Eden consists of four 25-minute episodes, so if you’re up to spend a little time on Netflix, then just break out some snacks, and settle down for a little comfy show. If you’re not familiar with the show, it’ll be available for streaming through Netflix on 27 May 2021. The summary is given as follows:
Thousands of years in the future, a city known as “Eden” is inhabited solely by Artificially Intelligent robots whose former masters vanished long ago. On a routine assignment, within the depths of the city, two maintenance robots accidentally awaken a human baby girl from stasis questioning all they were taught to believe– that humans were nothing more than a forbidden ancient myth. Together, the two robots secretly raise the child in a safe haven outside Eden.
With the series only being four episodes, this review will be spoiler free, so that you enjoy them in your own time.
Unlike my last review for Dota: Dragon’s Blood which features more 2D animation with use of CGI, Eden utilizes 3D modelling from the get go, for a different style. We can argue till the robots come home about which style is better, but Eden‘s use of 3D is perfectly fine. Sara, as our sole human, is our expressive, precocious red-haired and red-eyed heroine, with a fiery spirit to match. She looks right at home with her robotic “parents”, who are both equally colourful with smooth edges unlike the sharper angles and pitch black / red dressings of Zero.

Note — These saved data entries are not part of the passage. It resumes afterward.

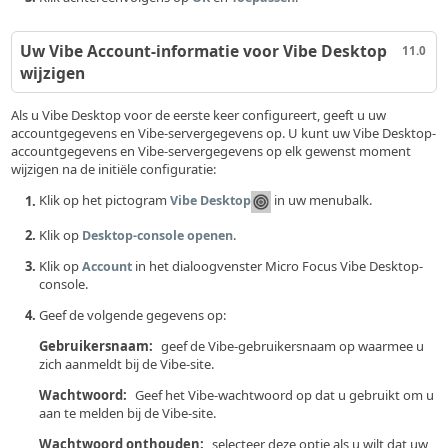
Uw Vibe Account-informatie voor Vibe Desktop
11.0
wijzigen
Als u Vibe Desktop voor de eerste keer configureert, geeft u uw
accountgegevens en Vibe-servergegevens op. U kunt uw Vibe Desktop-
accountgegevens en Vibe-servergegevens op elk gewenst moment
wijzigen na de initiële configuratie:
Klik op het pictogram
in uw menubalk.
Vibe Desktop
Klik op
.
Desktop-console openen
Klik op
in het dialoogvenster Micro Focus Vibe Desktop-
Account
console.
Geef de volgende gegevens op:
Gebruikersnaam:
geef de Vibe-gebruikersnaam op waarmee u
zich aanmeldt bij de Vibe-site.
Wachtwoord:
Geef het Vibe-wachtwoord op dat u gebruikt om u
aan te melden bij de Vibe-site.
Wachtwoord onthouden:
selecteer deze optie als u wilt dat uw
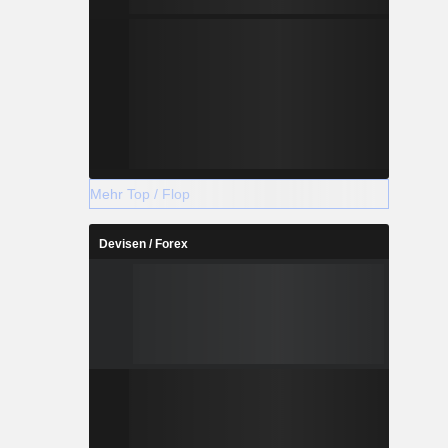
Mehr Top / Flop
Devisen / Forex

Whatever happened thousands of years ago, when the humans disappeared, little trace of it looks to remain. You have neatly maintained green fields, full of apple trees tended to by robots following their programming. Contrast this with the barren lands Sara eventually travels on her little buggy scooter, or even the tower she dives off: the battered, plain ol’ brown, presumably of the old world. Then you have whatever that glass cube is, reflecting the fields around it, a looming presence over everyone else, just a little out of place in a tranquil world.
The music by Kevin Penkin is suitably fitting; when you remember he’s also composed for Made in Abyss, you could say he’s right at home here. I’d be hard pressed to describe what exactly draws one to the music, but there’s no notes wasted or a track out of place.
At some point in the distant future, humanity has put the Earth through some shit, and they are no more. Honestly, good riddance. However, we do need a plot to kickstart the whole thing, and a pod, containing our heroine, Sara, is found by our heteronormative robotic parents; E92 being the bigger, blue dad, and A37 the rounder, yellow mom.
This is a problem, as it’s been drilled into them that humans are bad news. Can you blame them? Zero’s black and red design doesn’t make him look any more like a good guy or anything, but that’s a totally fair assessment. Anyway, parental instincts have been triggered in E92 and A37’s circuitry, and they must protect this cinnamon roll. You know, with the name of Eden and an apple orchard instead of a barn, I’m not saying Sara is drawing parallels to religious imagery buuuut think about it! In any case, they can’t stay in Eden-3 what with having a human kid having to subsist solely on apples, so they leave their designated programming to raise Sara in secret.
Since she’s a human kid, Sara grows up. It would seem that there are other humans and Zero has a nefarious plan up his robotic noggin to eliminate them once and for all. For someone as rambunctious as Sara, it would be inevitable she’d stumble into trouble first thing, and the majority of robots aren’t magically gonna be a-OK with a human among them after what has been embedded in them.
The story is an easy one to follow, though at some points it would be good to pay attention. Keep the questions to yourself first, as they’ll be answered over the course of the anime. Like I said, this will be a comfy little watch, whether by yourself or with others.
You can watch the anime in either Japanese or English dub, with an additional option of Japanese with Audio Descriptions with a narrator. Subtitles are available in English, Malay and Traditional / Simplified Chinese for Malaysian viewers.
Eden feels like it would have worked just as well, if not better, as a feature film, instead of being separated into episodes. The story doesn’t necessarily bring anything new to the formula of plucky protagonist saving the day in a post-apocalyptic recovery setting, which doesn’t need to be a bad thing. It’s how you use the clichés, and this is where I’ll be more down on the show.
Besides Zero looking like a gaming laptop gijinka, E92 and A37 being honestly somewhat cute and Sara herself, I don’t feel that Eden gives me anything that makes it stand out from the pack which is a damn shame. It can give me likable side characters? It’s got the OST going for it, for fans of Kevin Penkin.
Eden is an alright show, something short and sweet to pass the time, to ease people new to anime into. Consider it a springboard to recommend more, longer anime if they liked any particular aspect in it, and perhaps that’s all it really needs to do.